Thursday, 22 August 2013

"Backwardness"

Poul Anderson's "Backwardness" (Kinship With The Stars, New York, 1991) identifies itself as science fiction at the very end of its first paragraph by informing us that a con man spends his spoils not only in Florida but also in Greenland Resort or even further away in Luna City. The name "Luna City" takes the reader right back to Robert Heinlein's Future History.

What happens next? The Galactics have arrived and are negotiating with the UN. Not the same "Galactics" as in Anderson's "Details" but another fictitious humanoid race that has faster than light travel and that comes to us before we have gone to them.

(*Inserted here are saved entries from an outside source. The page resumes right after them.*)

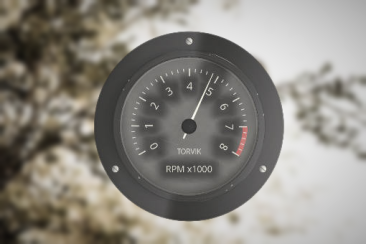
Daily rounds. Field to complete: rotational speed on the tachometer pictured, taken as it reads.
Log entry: 4800 rpm
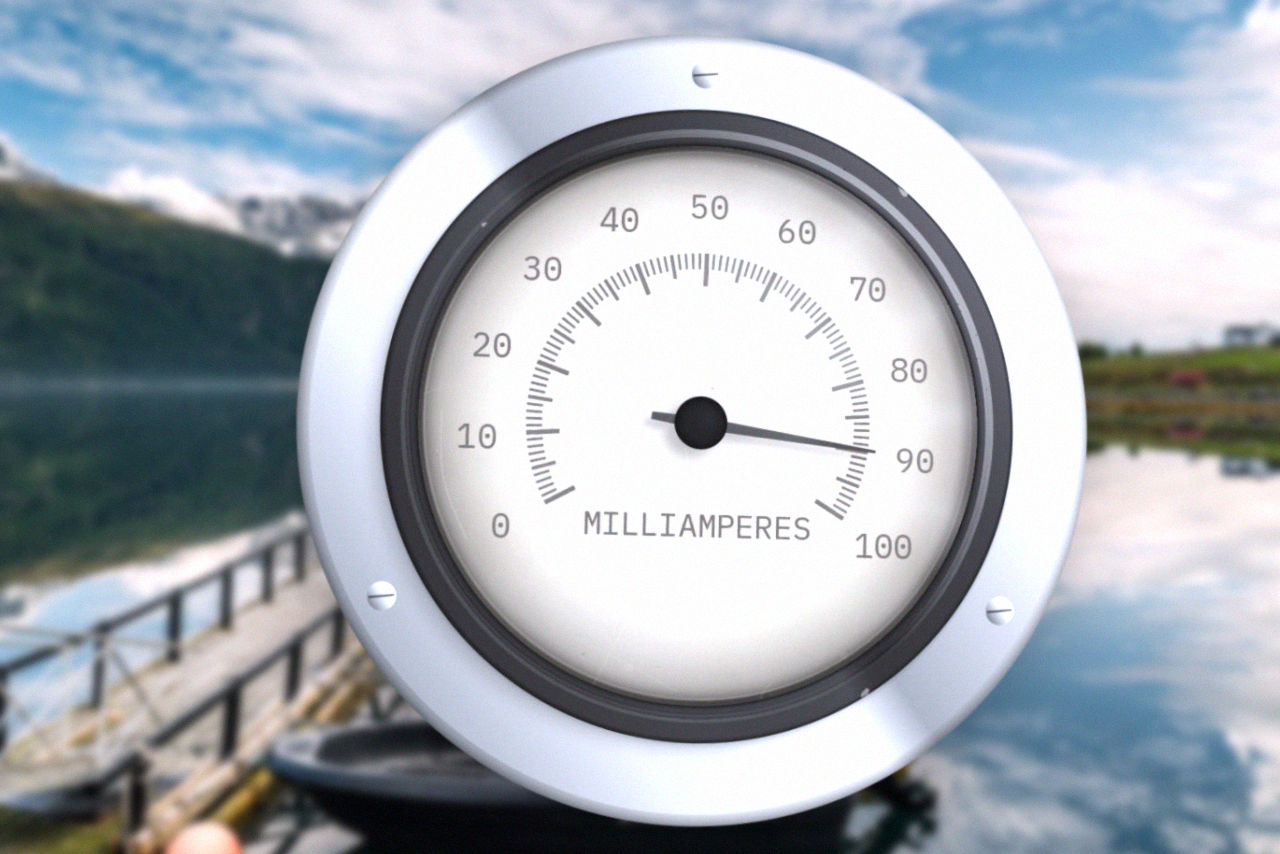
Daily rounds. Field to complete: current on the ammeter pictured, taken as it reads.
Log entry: 90 mA
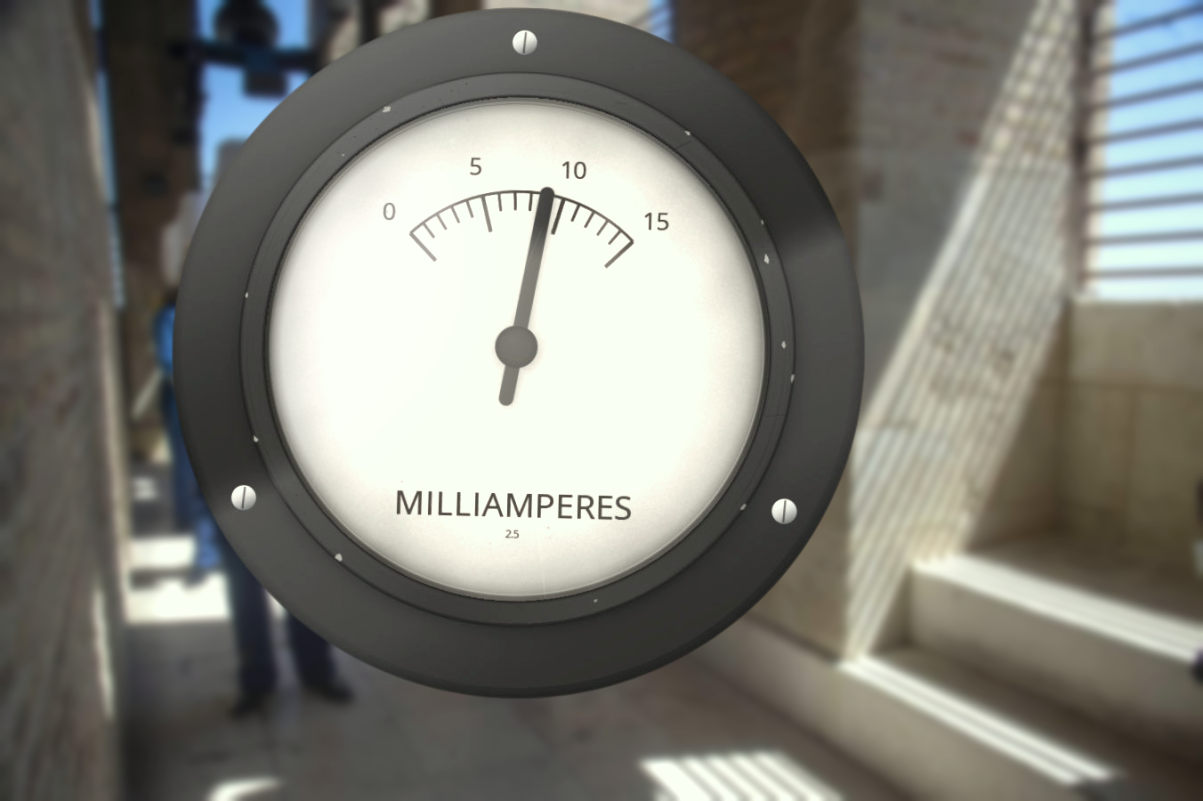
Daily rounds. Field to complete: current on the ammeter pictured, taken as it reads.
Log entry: 9 mA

In fact, this is another "Galactic Federation" story. As I said when discussing Anderson's "Peek! I See You!," the Galactic Federation is not a single sf series but a kind of premise for disparate stories: there is a Federation out there but the details like how to join are for each writer to devise. "Backwardness" exists because Anderson has, in his own words, thought of another twist to a cliche. The clue is in the title. Who is backward? Us or a million year old civilization with interstellar travel?

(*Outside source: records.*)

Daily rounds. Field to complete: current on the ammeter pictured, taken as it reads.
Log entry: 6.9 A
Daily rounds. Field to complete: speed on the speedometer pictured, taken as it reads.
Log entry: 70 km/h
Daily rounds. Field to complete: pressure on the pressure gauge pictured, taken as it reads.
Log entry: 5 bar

Some freak of mutation gave Earthmen an average IQ higher than they needed for survival. Given enough time, the Galactics, with their lower average IQ, discovered enough physics to give them military and interstellar technology but they are only a short way ahead of Earth in those respects and behind in every other way so who is going to wind up running the Federation?

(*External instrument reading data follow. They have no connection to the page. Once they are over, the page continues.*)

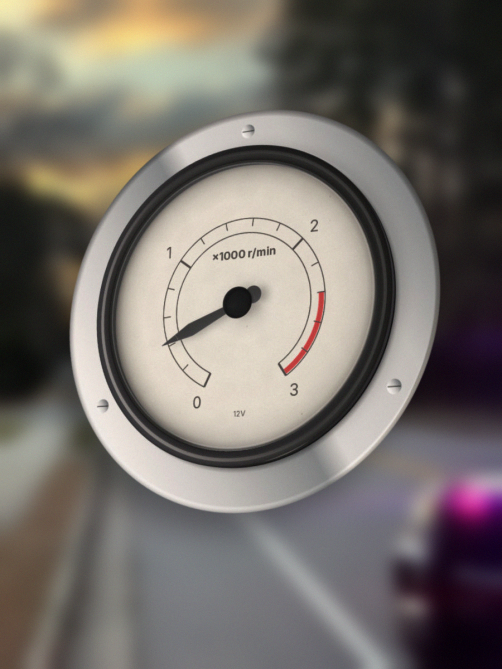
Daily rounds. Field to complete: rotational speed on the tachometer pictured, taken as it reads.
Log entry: 400 rpm
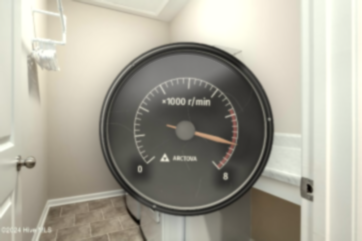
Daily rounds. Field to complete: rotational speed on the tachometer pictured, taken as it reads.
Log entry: 7000 rpm
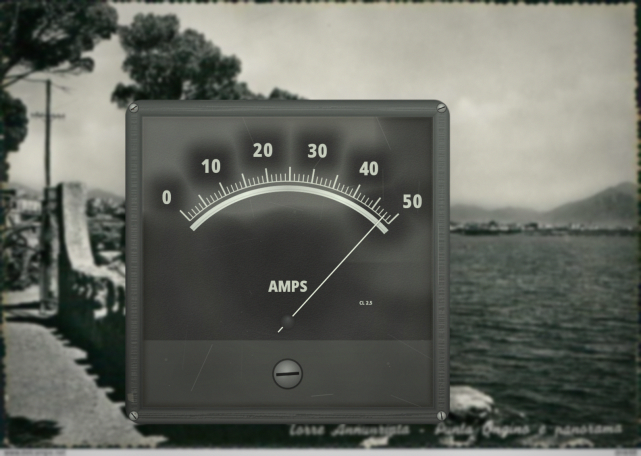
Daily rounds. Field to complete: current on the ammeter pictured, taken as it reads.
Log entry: 48 A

Human superiority was a feature of Campbell-influenced sf but Anderson, covering every possibility, also has stories in which aliens are superior. In fact, I remember a story that was the obverse of "Backwardness," in which an alien race was more intelligent. That story is probably in the collection The Gods Laughed and I will come across it when rereading.

1 comment:

Sean M. Brooks said...

Hi, Paul!

"Backwardness" is one story which doesn't seem to ring any bells in my memory. Not sure if I ever read it. And, I agree, Anderson liked playing with almost any scenario: such as human or non human superiority.